Given text.
_ _ _ _
4. Help the victim to live again
The victim must stop listening to the voices inside her head which maintain her feelings of guilt and shame and start listening to the voice of truth, the voice that will liberate her.
She should also abandon the dead-end solutions that well-intentioned but untrained people (« little helped » help!) suggest: deny the abuse, minimize it, forget, forgive the guilty person even if he hasn’t seriously shown remorse, turn the page, stop complaining, etc.
The path leading to getting better has two steps: facing reality and deciding to live again.
A. Look at the blatant reality
Little by little, memories of the abuse will come back to the person; she will admit the damage and start to feel the appropriate feelings.
1. Dig up memories of the abuse
The victim often prefers to forget, because the memories disgust or terrify her so much. Or perhaps she tells her story coldly, as if it happened to someone else. But this denial is an obstacle to healing. The abuse should not be erased but faced.
With great tact, encourage her to dig into her past, sometimes very far back, because only a burst abscess can heal.
The return of buried memories will be progressive during the psychotherapy sessions. The person’s subconscious actively collaborates through dreams or images that come back.
Sometimes, certain events also bring back the forgotten trauma, for example: running into the abuser, a pregnancy, menopause, another aggression, the fact that one of her children is reaching the age she was when she was abused, the fact of finding herself in the place where the aggressions took place, or the death of the abuser.
_ _ _ _
Data section.
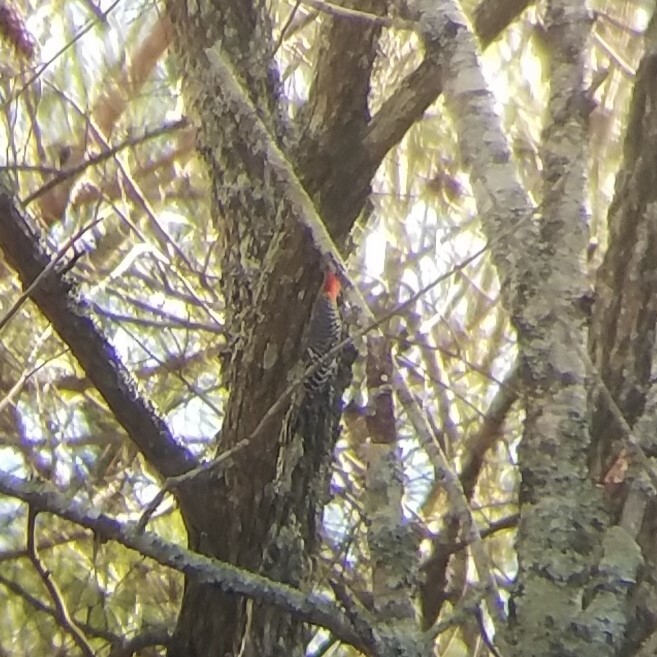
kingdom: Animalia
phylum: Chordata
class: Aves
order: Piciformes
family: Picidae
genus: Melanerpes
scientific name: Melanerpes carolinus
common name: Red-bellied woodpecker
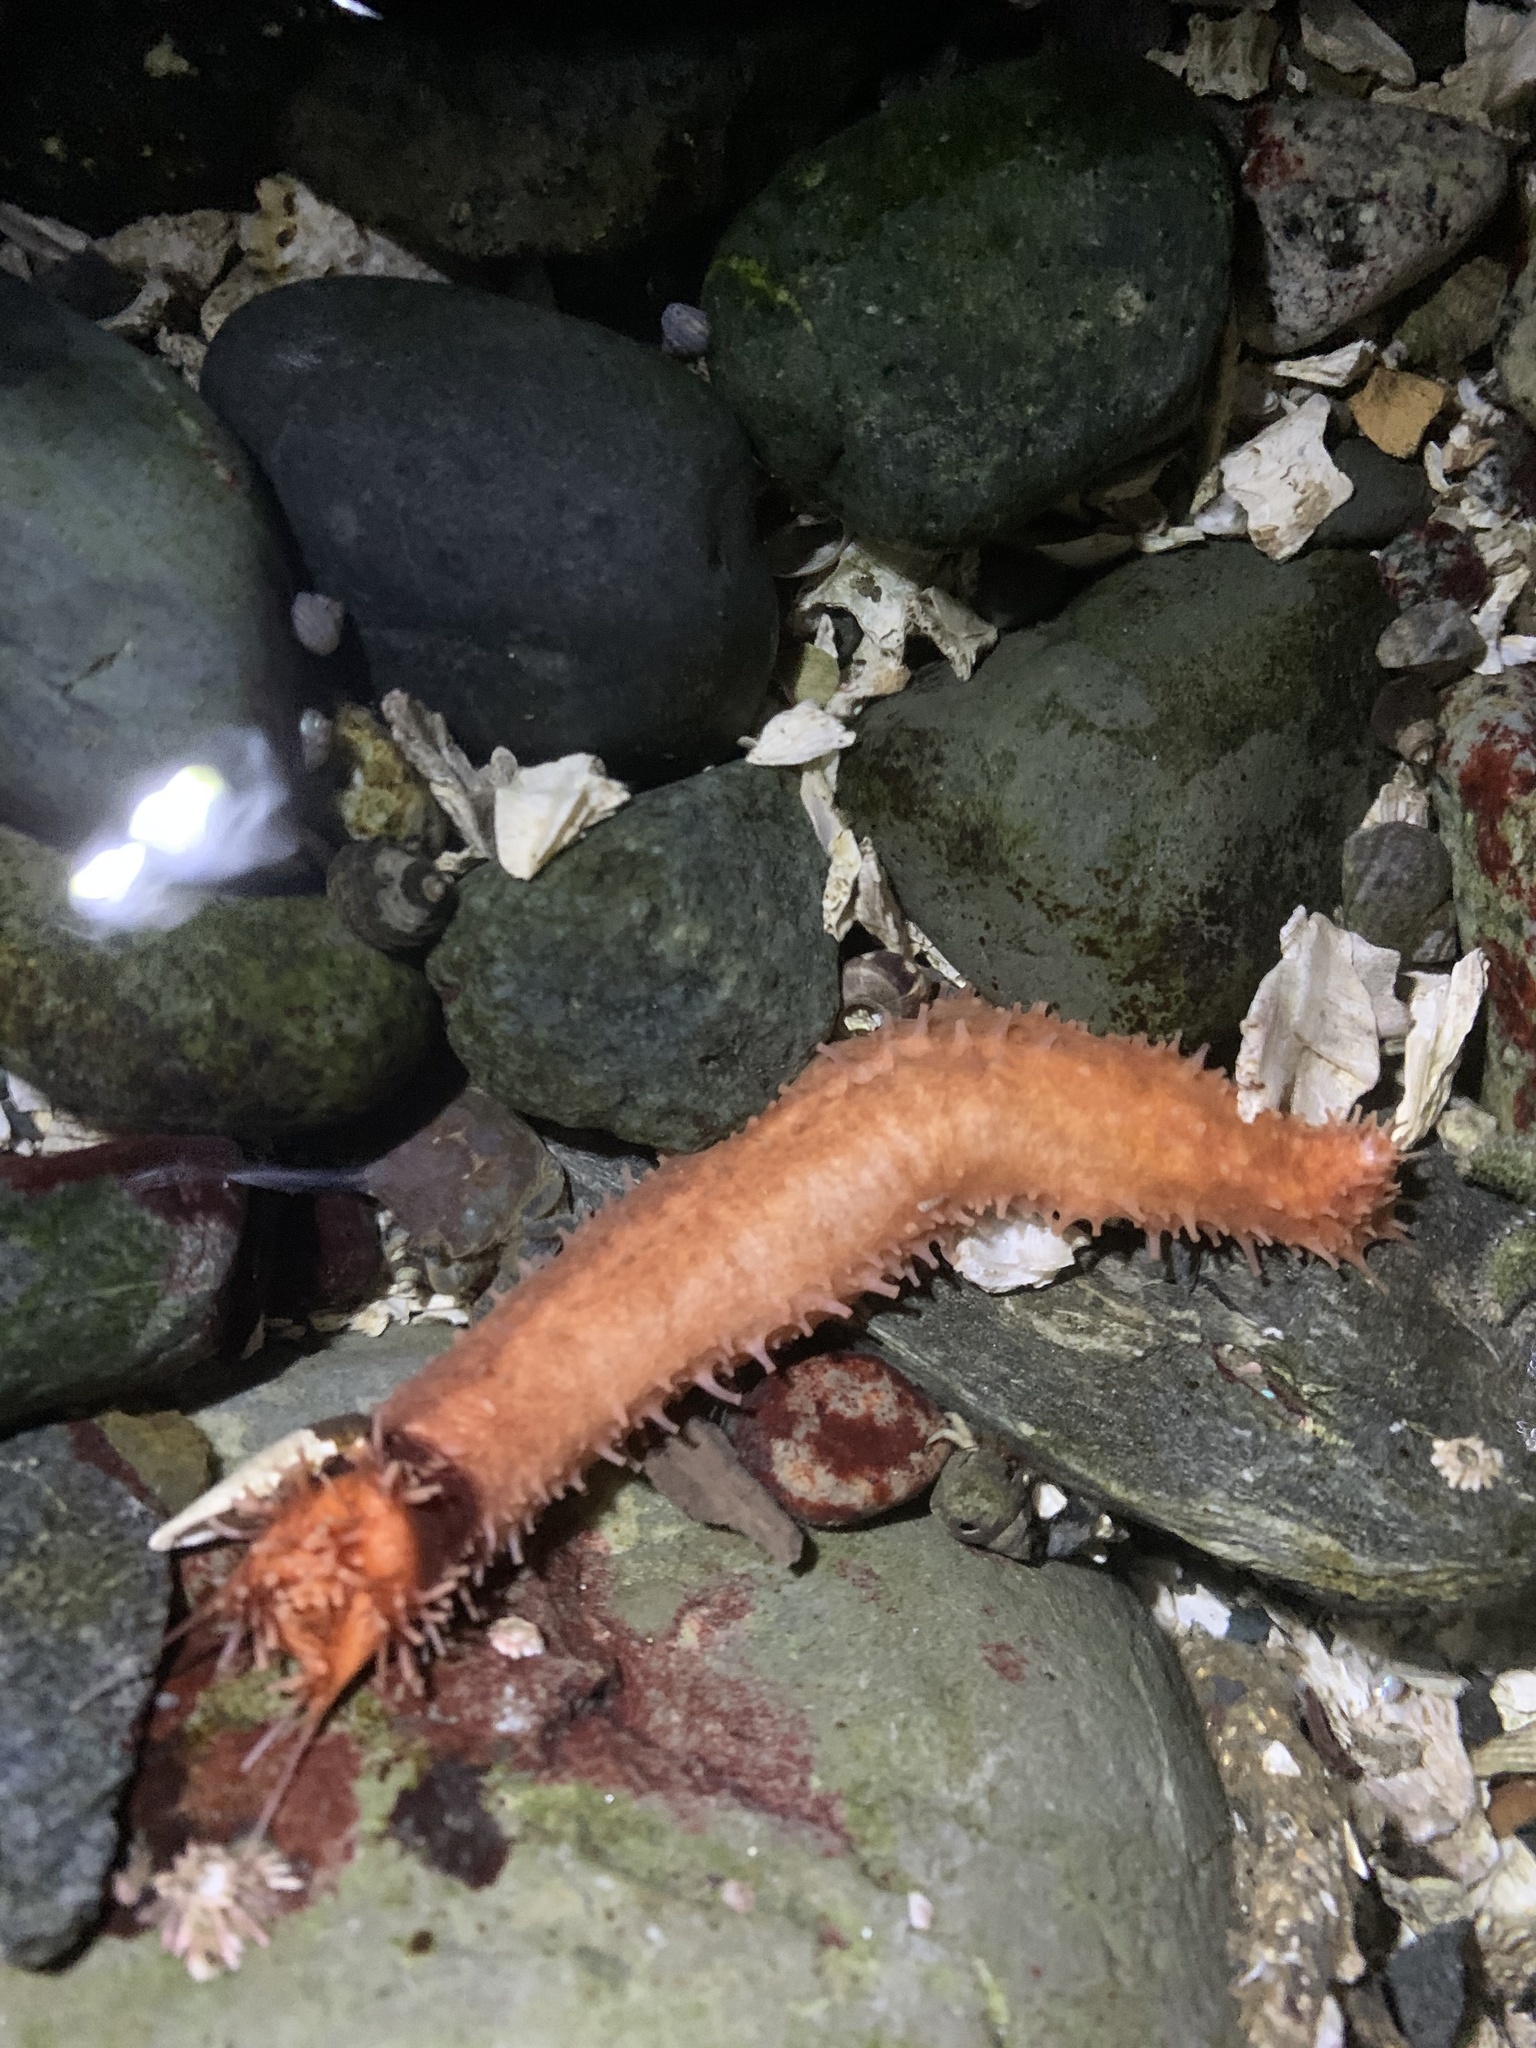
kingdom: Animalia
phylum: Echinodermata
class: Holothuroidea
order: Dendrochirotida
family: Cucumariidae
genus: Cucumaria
_ _ _ _
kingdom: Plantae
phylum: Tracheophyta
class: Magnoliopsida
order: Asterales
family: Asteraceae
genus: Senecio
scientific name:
_ _ _ _
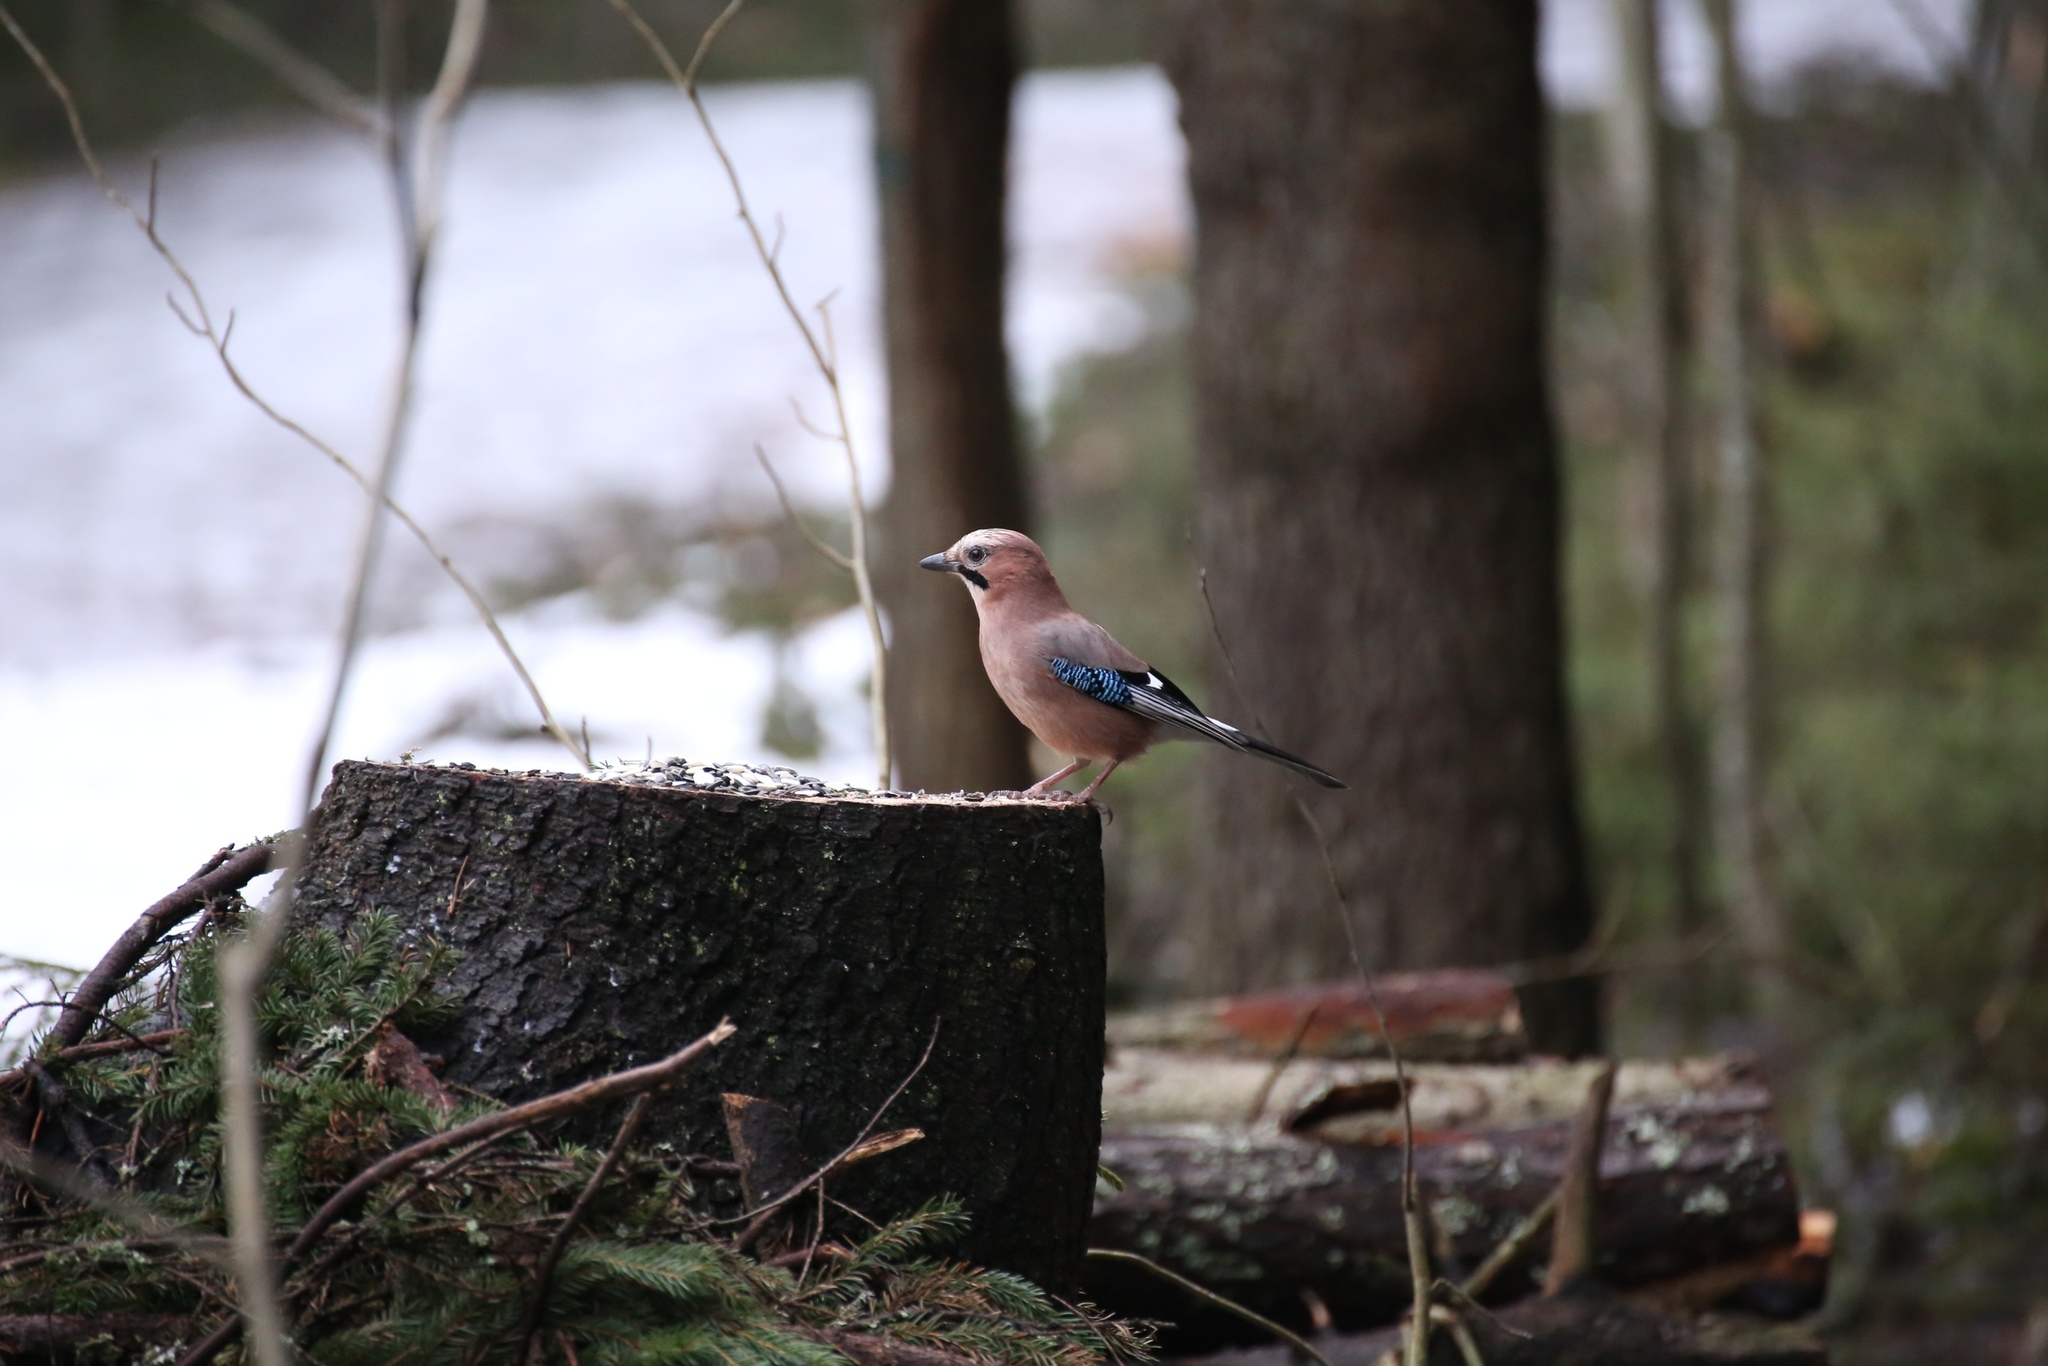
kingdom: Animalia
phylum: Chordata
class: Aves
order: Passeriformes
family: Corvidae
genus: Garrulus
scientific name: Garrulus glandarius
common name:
_ _ _ _
What you need to do.
a) Print the stretch of the passage on helping an abuse victim from "The return of" through "of the abuser.".
b) According to the passage on helping an abuse victim, what are the two steps on the path to getting better?
c) Carry on the passage on helping an abuse victim from the point where it stops.

Answer list.
a)
The return of buried memories will be progressive during the psychotherapy sessions. The person’s subconscious actively collaborates through dreams or images that come back.
Sometimes, certain events also bring back the forgotten trauma, for example: running into the abuser, a pregnancy, menopause, another aggression, the fact that one of her children is reaching the age she was when she was abused, the fact of finding herself in the place where the aggressions took place, or the death of the abuser.

b) Facing reality and deciding to live again.

c)
2. Admit the harm
This painful return into the past will allow the victim to admit the following brutal truths:
I was the victim of one or several sexual aggressions. It is a crime against my body and against my soul.
Being a victim, I am in no way responsible for this crime, no matter what I felt.
As a result of this abuse, I suffer from feelings of helplessness, betrayal and ambivalence.
My suffering is intense, but healing is possible, if I admit there is a wound.
This healing process will take time.
I shouldn’t cover my past with a veil of secrecy or shame; but I don’t have to discuss it with just anyone.
3. Feel appropriate feelings
Guilt (which is a very frequent racket feeling here), shame, disgust, helplessness, hate, despair, should little by little become replaced by more appropriate feelings such as anger against the abuser and his accomplices and sadness over the damage suffered. This sadness should not lead to death, to despair, but to life, that is to say to faith, hope and renewed love.
The counselor will prefer the expression of these two feelings, in a real or symbolic manner, but always in complete security, meaning in the protected environment of therapy sessions.
B. Decide to live again
Why should the victim of sexual abuse decide to live again after everything she has suffered and still suffers? Very simply because it is better to choose life over death.
For the victim, choosing to live again means:
1. Refusing to be dead
The victim finds it normal to live with a dead body and soul; paradoxically, this allows the victim to survive, by no longer risking feeling joy or pain.
2. Refusing to distrust
The victim is wary of everyone. A raped woman in particular sees all « men » as « bad ». The victim needs to learn to transform her wariness toward men into vigilance, something quite different.
3. No longer fear pleasure and passion
These two elements bring her back to the drama she has suffered, so she flees. In doing this, she deprives herself of these two gifts.
4. Having been the victim of desire (deviant, but still desire) of someone
She « cuts off her nose to spite her face », meaning that in rejecting the abuse she suffered, she also rejects all desire, including her own.
5. She needs to realize that it’s not because someone had a deviant desire for her that she should abandon her own desire forever.
6. Dare to love again
She should progressively abandon her self-protecting attitude and rise from her withdrawal to once again experience the joy of loving others and to create safe and warm relationships.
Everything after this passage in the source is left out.